:: The input ::

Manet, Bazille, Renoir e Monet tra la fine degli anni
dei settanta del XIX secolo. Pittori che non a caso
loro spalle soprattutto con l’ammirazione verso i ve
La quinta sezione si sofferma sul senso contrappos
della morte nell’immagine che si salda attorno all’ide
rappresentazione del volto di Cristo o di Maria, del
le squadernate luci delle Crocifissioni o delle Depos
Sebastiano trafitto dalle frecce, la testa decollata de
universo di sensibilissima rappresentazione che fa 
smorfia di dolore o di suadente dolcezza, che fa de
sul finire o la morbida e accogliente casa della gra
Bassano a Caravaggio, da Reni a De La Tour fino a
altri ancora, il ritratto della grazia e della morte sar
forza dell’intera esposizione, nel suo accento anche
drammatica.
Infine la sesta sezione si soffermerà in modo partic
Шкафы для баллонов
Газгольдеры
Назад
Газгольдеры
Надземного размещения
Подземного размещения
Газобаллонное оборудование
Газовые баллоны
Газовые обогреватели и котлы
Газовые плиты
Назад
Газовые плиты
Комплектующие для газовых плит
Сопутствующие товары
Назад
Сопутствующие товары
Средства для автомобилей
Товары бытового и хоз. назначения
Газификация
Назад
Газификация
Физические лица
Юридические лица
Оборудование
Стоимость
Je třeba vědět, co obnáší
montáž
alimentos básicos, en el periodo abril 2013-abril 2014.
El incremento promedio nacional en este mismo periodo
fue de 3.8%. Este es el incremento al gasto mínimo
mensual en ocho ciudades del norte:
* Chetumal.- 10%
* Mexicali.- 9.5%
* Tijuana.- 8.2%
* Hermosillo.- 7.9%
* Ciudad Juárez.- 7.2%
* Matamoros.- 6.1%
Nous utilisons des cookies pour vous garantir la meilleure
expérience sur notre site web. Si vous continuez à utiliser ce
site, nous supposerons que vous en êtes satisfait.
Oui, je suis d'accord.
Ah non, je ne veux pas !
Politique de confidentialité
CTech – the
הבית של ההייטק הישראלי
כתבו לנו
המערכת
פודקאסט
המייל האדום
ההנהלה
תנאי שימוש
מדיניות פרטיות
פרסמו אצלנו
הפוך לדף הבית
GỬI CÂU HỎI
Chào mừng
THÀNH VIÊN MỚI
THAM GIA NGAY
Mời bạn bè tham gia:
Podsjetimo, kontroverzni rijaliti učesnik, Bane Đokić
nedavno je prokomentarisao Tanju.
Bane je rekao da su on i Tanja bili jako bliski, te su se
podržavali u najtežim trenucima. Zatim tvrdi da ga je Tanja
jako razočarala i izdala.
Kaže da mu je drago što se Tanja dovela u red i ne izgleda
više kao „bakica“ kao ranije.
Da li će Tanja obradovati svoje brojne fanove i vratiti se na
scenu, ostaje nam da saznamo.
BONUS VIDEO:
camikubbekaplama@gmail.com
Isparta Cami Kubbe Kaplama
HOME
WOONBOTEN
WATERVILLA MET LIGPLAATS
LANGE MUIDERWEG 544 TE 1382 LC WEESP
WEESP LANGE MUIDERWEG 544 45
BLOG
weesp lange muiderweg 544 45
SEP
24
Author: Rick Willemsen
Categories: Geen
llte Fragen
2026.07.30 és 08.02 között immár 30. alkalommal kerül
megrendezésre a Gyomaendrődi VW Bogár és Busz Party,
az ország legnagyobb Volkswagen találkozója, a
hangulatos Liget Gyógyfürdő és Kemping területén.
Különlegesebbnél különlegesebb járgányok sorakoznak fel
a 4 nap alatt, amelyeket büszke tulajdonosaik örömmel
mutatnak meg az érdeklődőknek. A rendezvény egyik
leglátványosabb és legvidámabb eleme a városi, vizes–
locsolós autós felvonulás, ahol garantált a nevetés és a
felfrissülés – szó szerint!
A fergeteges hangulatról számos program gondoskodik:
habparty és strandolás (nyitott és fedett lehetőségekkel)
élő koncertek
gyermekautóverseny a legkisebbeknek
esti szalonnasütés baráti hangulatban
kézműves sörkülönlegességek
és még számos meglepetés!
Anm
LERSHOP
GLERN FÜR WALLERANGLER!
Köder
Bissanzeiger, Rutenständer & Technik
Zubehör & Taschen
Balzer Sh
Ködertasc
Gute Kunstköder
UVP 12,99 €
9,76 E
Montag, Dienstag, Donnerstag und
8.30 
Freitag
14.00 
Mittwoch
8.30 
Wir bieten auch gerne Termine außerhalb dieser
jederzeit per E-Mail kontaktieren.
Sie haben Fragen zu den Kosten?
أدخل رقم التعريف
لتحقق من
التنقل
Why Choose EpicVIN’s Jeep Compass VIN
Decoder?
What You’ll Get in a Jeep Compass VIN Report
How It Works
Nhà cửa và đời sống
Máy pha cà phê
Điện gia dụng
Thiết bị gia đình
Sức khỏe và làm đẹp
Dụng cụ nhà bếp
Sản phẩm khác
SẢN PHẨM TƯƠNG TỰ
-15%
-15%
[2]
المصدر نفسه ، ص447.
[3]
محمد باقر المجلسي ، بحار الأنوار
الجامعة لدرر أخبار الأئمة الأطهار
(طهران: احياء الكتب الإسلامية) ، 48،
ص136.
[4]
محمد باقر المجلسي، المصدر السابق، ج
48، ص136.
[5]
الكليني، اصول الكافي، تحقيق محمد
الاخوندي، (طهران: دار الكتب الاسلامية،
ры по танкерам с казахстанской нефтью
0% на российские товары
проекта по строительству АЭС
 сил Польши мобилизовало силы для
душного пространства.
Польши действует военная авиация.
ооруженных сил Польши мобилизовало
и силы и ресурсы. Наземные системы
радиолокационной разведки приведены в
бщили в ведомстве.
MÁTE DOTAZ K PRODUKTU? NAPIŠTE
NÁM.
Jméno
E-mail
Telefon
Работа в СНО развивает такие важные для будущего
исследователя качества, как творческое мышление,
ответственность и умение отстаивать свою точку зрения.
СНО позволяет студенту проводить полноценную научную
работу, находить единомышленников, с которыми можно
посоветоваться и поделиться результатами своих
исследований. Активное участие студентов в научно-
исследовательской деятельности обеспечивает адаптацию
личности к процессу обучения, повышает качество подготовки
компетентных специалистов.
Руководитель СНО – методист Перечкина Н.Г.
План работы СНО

:::

— What you should do —
In the listing above, locate each line with "мобилизовало" and copy it.

— Answer to this exercise —
 сил Польши мобилизовало силы для
ооруженных сил Польши мобилизовало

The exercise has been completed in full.